她清了清嗓子,朝倪不逾凑近一点, 几乎用气声说道:“我以前骗我妈妈说我很喜欢你,连考试时都在想着你。”
倪不逾偏头看过来。
她停顿一下。
“其实没有骗人。”
“这句话是真的。”
外头的光线强烈,树梢间响起吱呀的蝉鸣声,少年的眼眸漆黑而明亮, 像藏着一处深不见底的漩涡。

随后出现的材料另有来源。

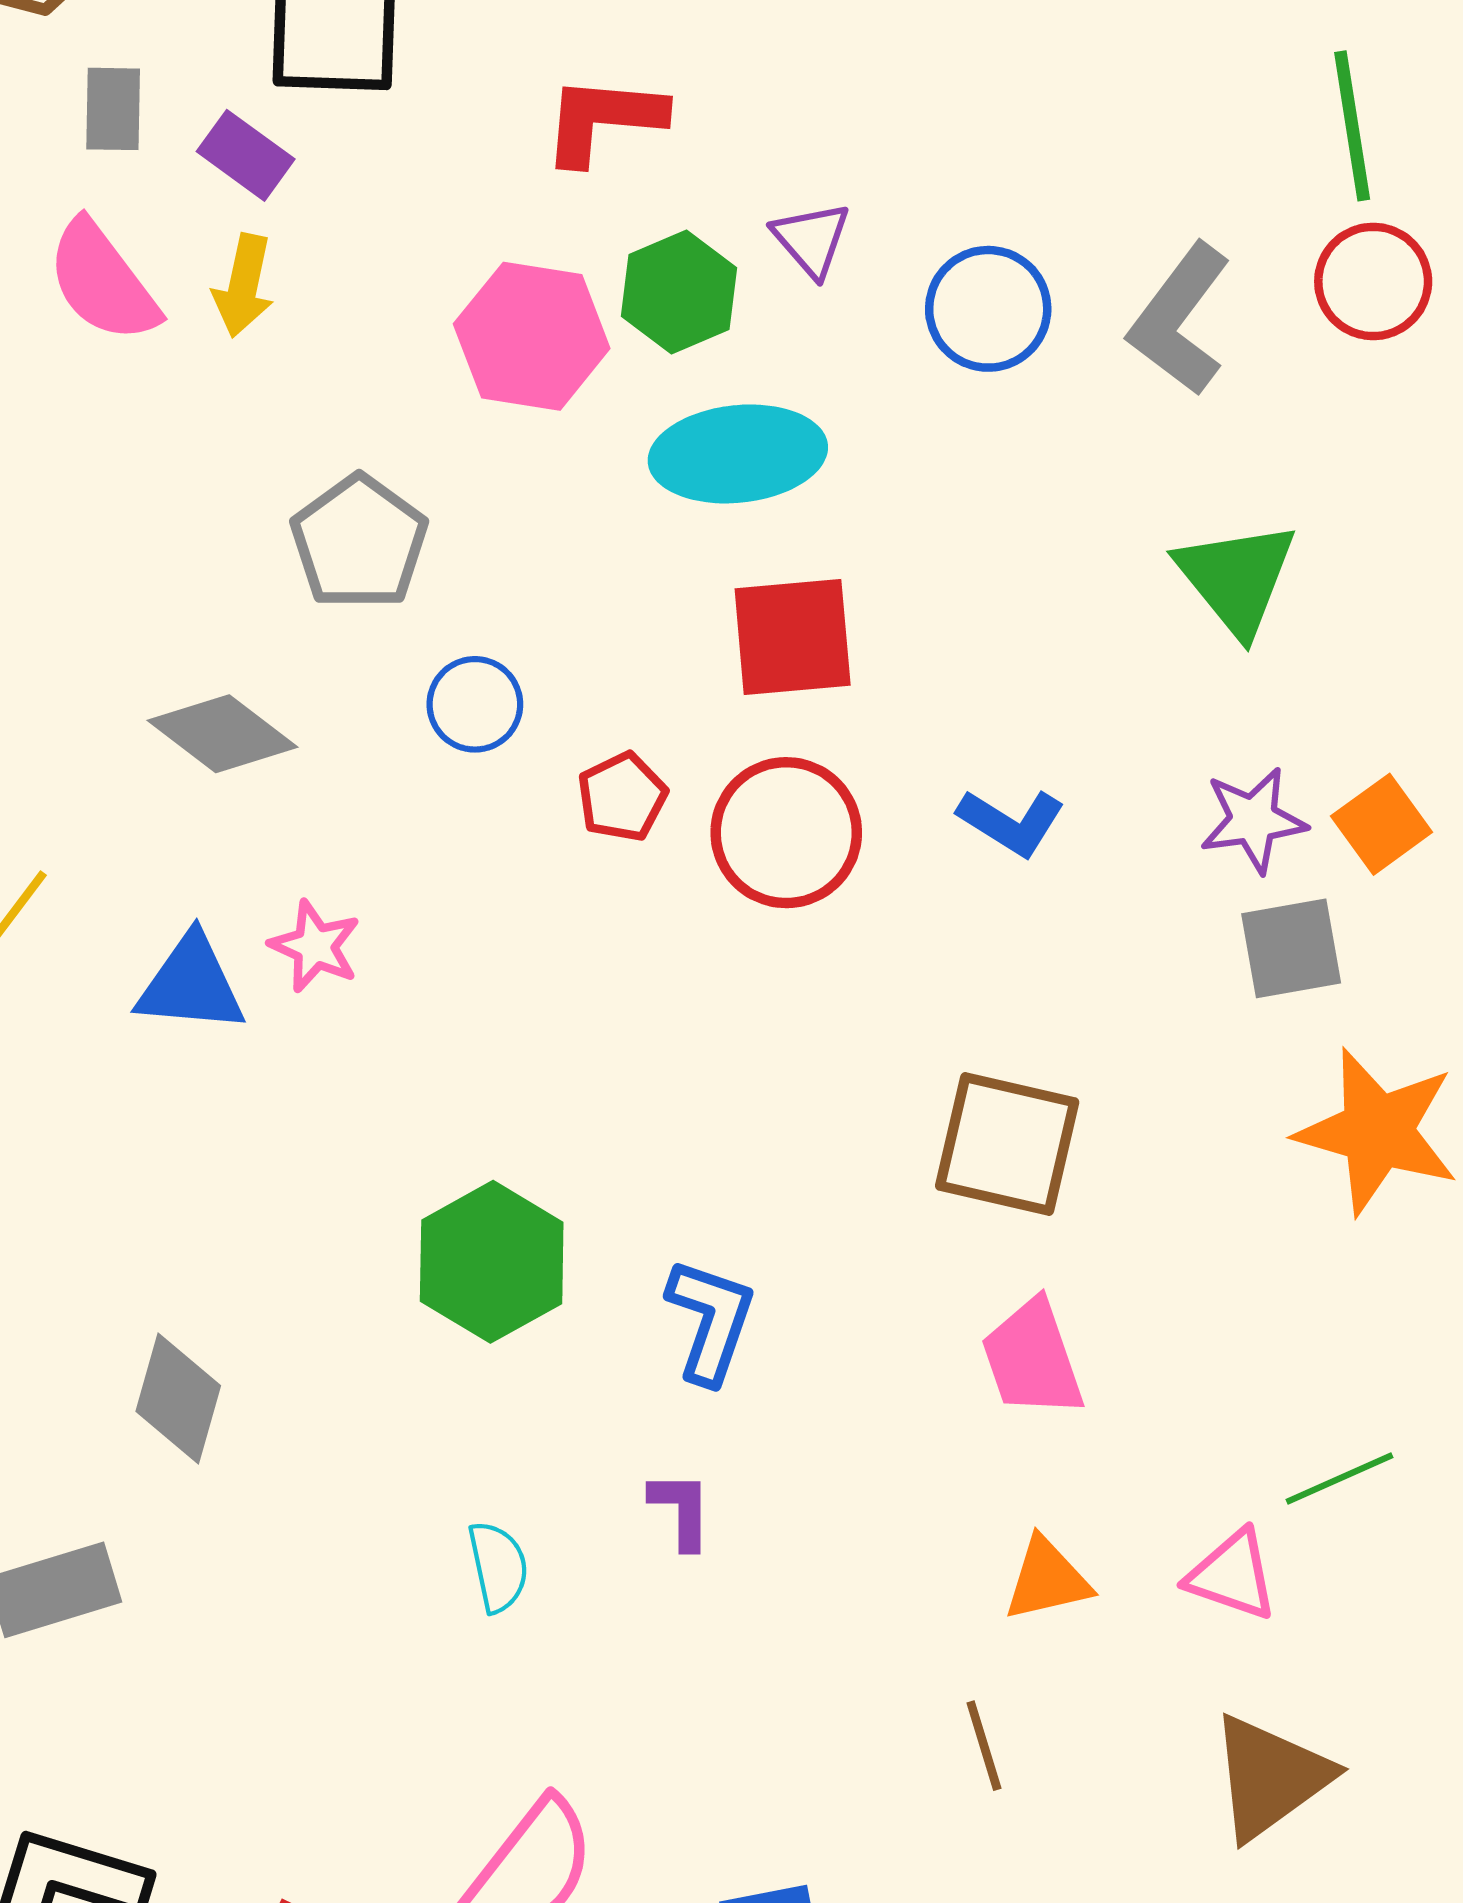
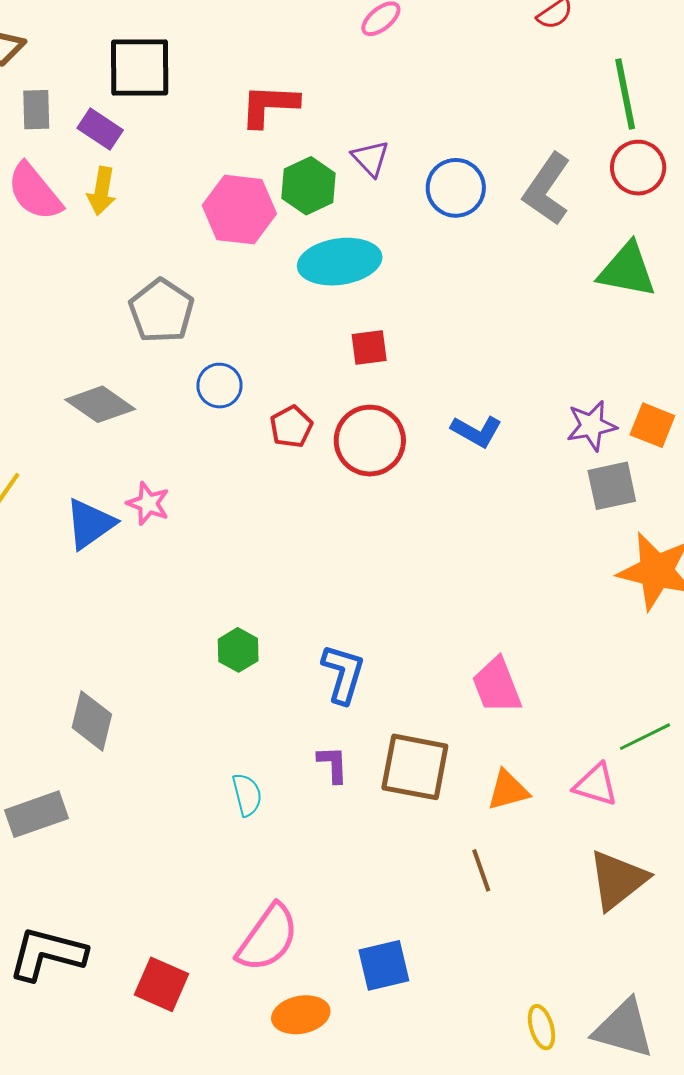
green triangle: (1236, 578) -> (627, 270), moved, turned -38
red square: (793, 637) -> (369, 347), size x0.6
orange square: (1382, 824) -> (652, 425), turned -30
blue triangle: (191, 984) -> (90, 524), turned -38
brown square: (1007, 1144) -> (415, 767), moved
green hexagon: (492, 1262) -> (238, 650), size x0.6

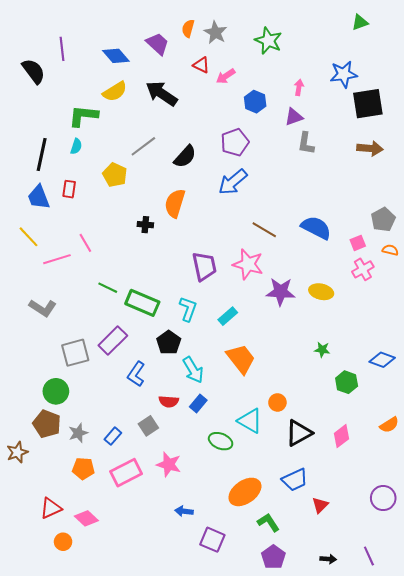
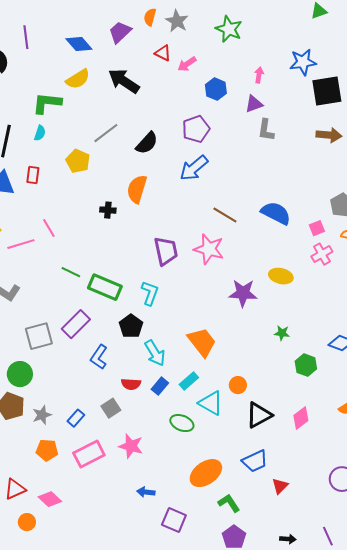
purple trapezoid: (158, 44) -> (120, 32), turned -85
purple star: (281, 292) -> (243, 293), moved
cyan rectangle: (228, 316) -> (189, 381), moved

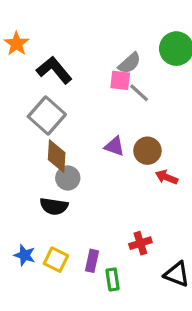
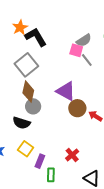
orange star: (16, 44) -> (20, 27), moved
purple triangle: (115, 146) -> (66, 91), size x1.5
brown circle: (147, 151) -> (77, 108), moved
red cross: (140, 243) -> (72, 155), turned -32
yellow square: (56, 260) -> (26, 149), moved

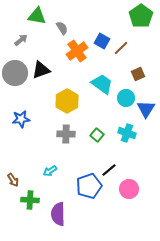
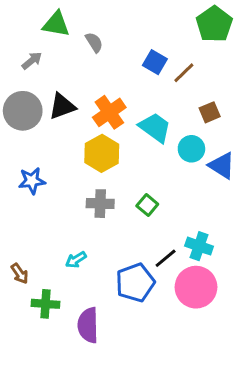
orange cross: (77, 51) -> (109, 112), moved
blue triangle: (146, 109) -> (222, 166), turned -30
cyan cross: (127, 133) -> (199, 246), moved
pink circle: (129, 189) -> (196, 287), size x1.4

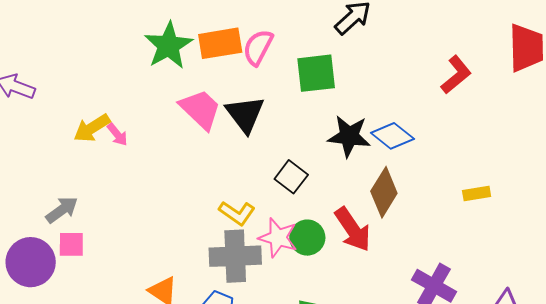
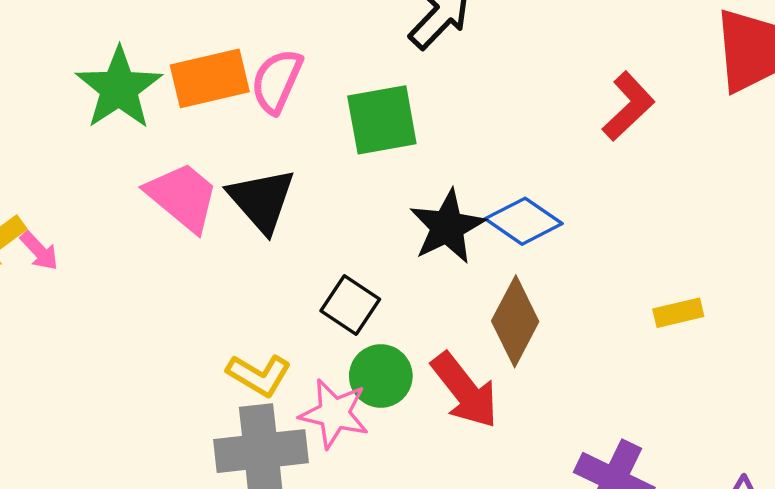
black star: (349, 136) -> (447, 227), turned -30
green circle: (307, 238) -> (381, 376), moved

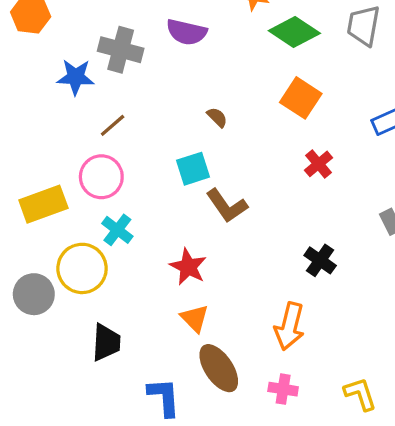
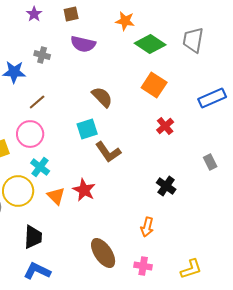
gray cross: (121, 50) -> (42, 55), size x0.6
brown semicircle: (217, 117) -> (102, 97), size x1.6
orange triangle: (195, 318) -> (56, 196), moved
orange arrow: (289, 326) -> (147, 227), size x0.7
yellow L-shape: (360, 394) -> (191, 269), turned 90
blue L-shape: (164, 397) -> (37, 271), moved, turned -60

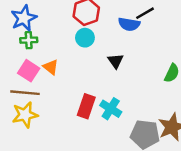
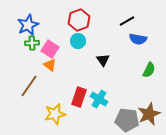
blue semicircle: (129, 24) -> (138, 39), moved
pink square: (29, 71) -> (50, 49), moved
brown line: (25, 93) -> (29, 86), turned -60
yellow star: (25, 115) -> (55, 114), moved

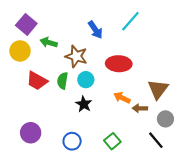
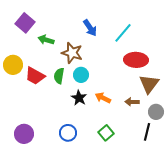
cyan line: (130, 21) -> (123, 33), moved
yellow circle: (20, 51) -> (13, 65), moved
red ellipse: (119, 64) -> (136, 60), moved
orange arrow: (122, 98) -> (103, 98), moved
purple circle: (31, 133) -> (24, 134), moved
black line: (156, 140) -> (147, 132), turned 54

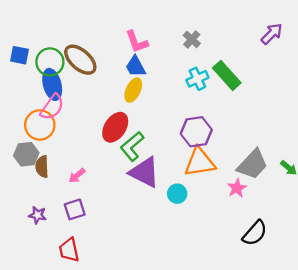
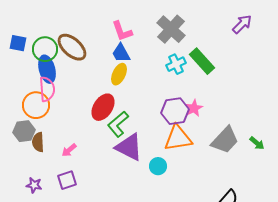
gray cross: (192, 39) -> (171, 29), size x1.8
pink semicircle: (52, 107) -> (47, 89), turned -40
pink star: (237, 188) -> (194, 108), moved

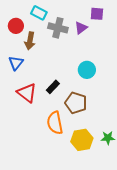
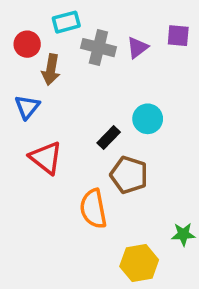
cyan rectangle: (39, 13) -> (66, 22), turned -42
purple square: (97, 14) -> (178, 36), moved
black rectangle: (53, 87) -> (109, 137), moved
yellow hexagon: (82, 140) -> (139, 263), moved

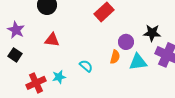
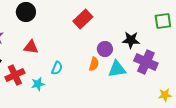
cyan semicircle: (86, 66) -> (57, 68), moved, turned 72
red cross: (36, 83) -> (15, 75), moved

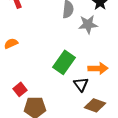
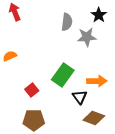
red square: (20, 89) -> (32, 90), moved

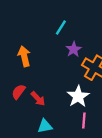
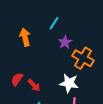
orange arrow: (24, 56) -> (25, 37), moved
white star: (78, 96) -> (69, 83), turned -30

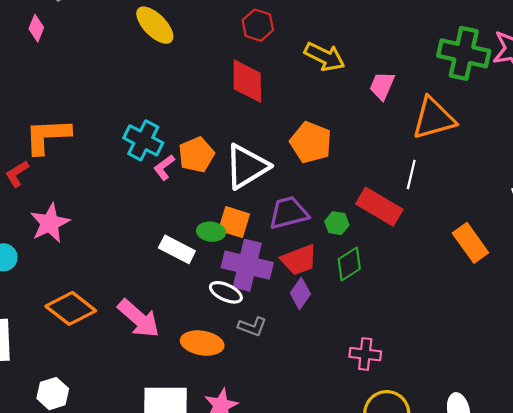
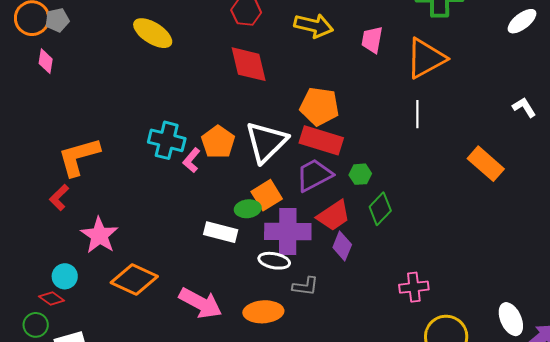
red rectangle: (379, 207) -> (321, 140), moved
orange square: (234, 222) -> (267, 195), turned -36
orange diamond: (71, 308) -> (134, 280), moved

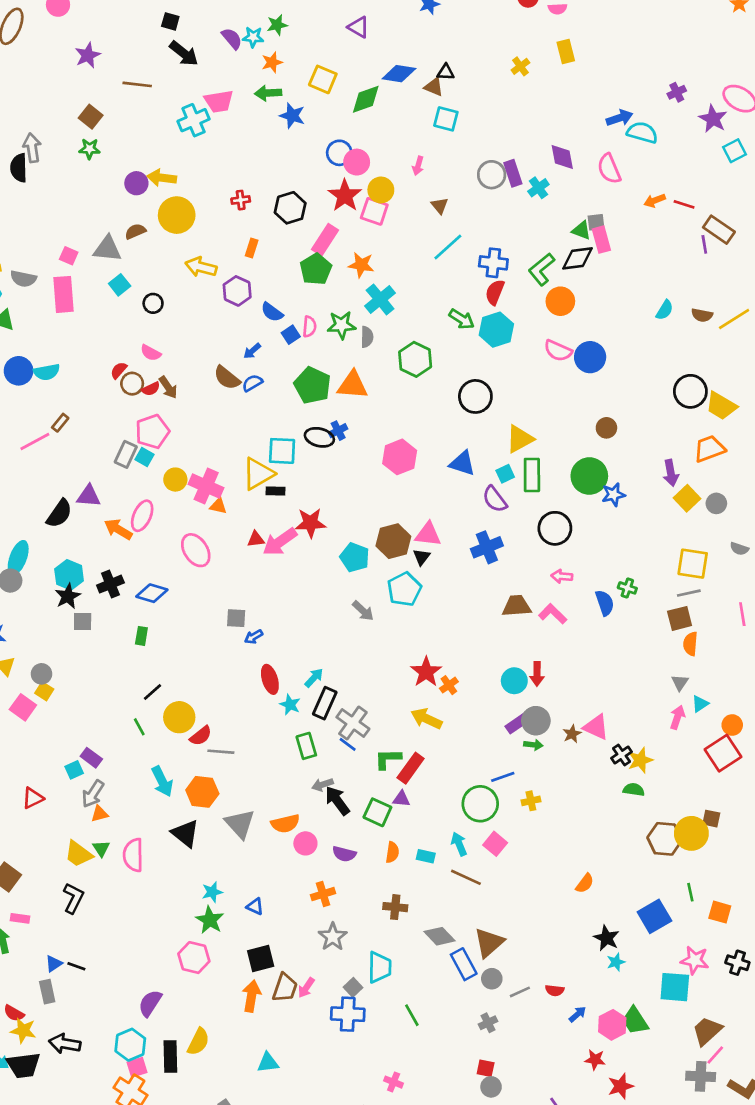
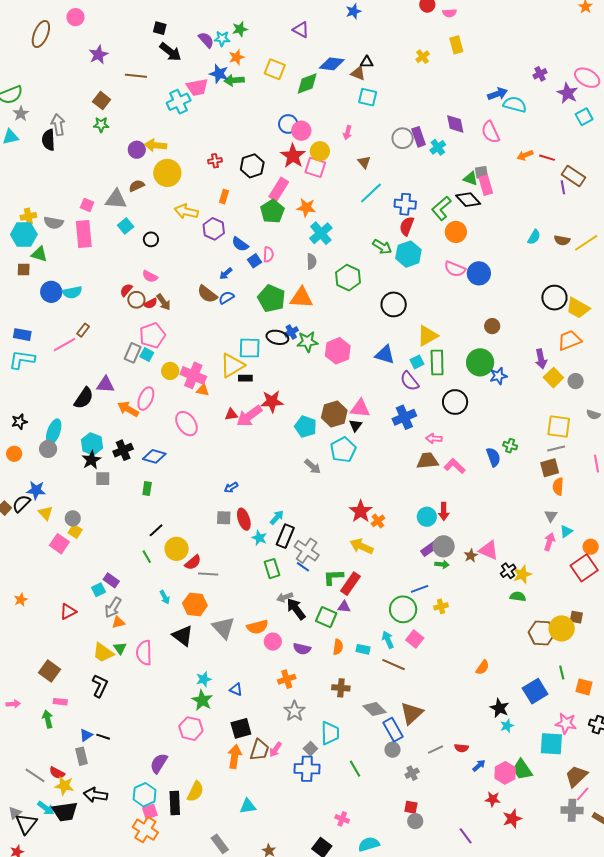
blue star: (292, 116) -> (219, 74), moved
black diamond: (578, 258) -> (468, 200), turned 55
green star: (341, 325) -> (307, 342), moved
pink arrow: (562, 576) -> (434, 439), moved
gray square: (236, 618) -> (224, 518), moved
cyan arrow: (162, 781) -> (165, 597), size x0.6
gray circle: (492, 979) -> (392, 750), moved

盛栖池被他的目光攫取了住视线, 一瞬不瞬地和他对视着。
时间仿佛暂停了一秒钟。
下一刻,盛栖池放在桌下的右手突然被倪不逾牵住,握进了掌心。
皮肤相贴的地方像是触了电, 电流顺着手指的每一处神经末梢向心口蔓延。
“考试的时候别想。”
少年的嗓音低沉,轻压着,带着点不易察觉的笑意:“其他时候可以。”
“哦。”
盛栖池眼尾轻翘,悄悄用指尖在他手心勾了勾,“逾神,你好严格哦。”
倪不逾:“……”
—
七月盛夏,气温一天天攀升,期末考试当天A市发布了高温预警。
盛栖池昨晚睡觉贪凉,把空调温度调低了点,早上睡醒时发现被子掉落在床下一半,她拽起被子,感觉太阳穴痛。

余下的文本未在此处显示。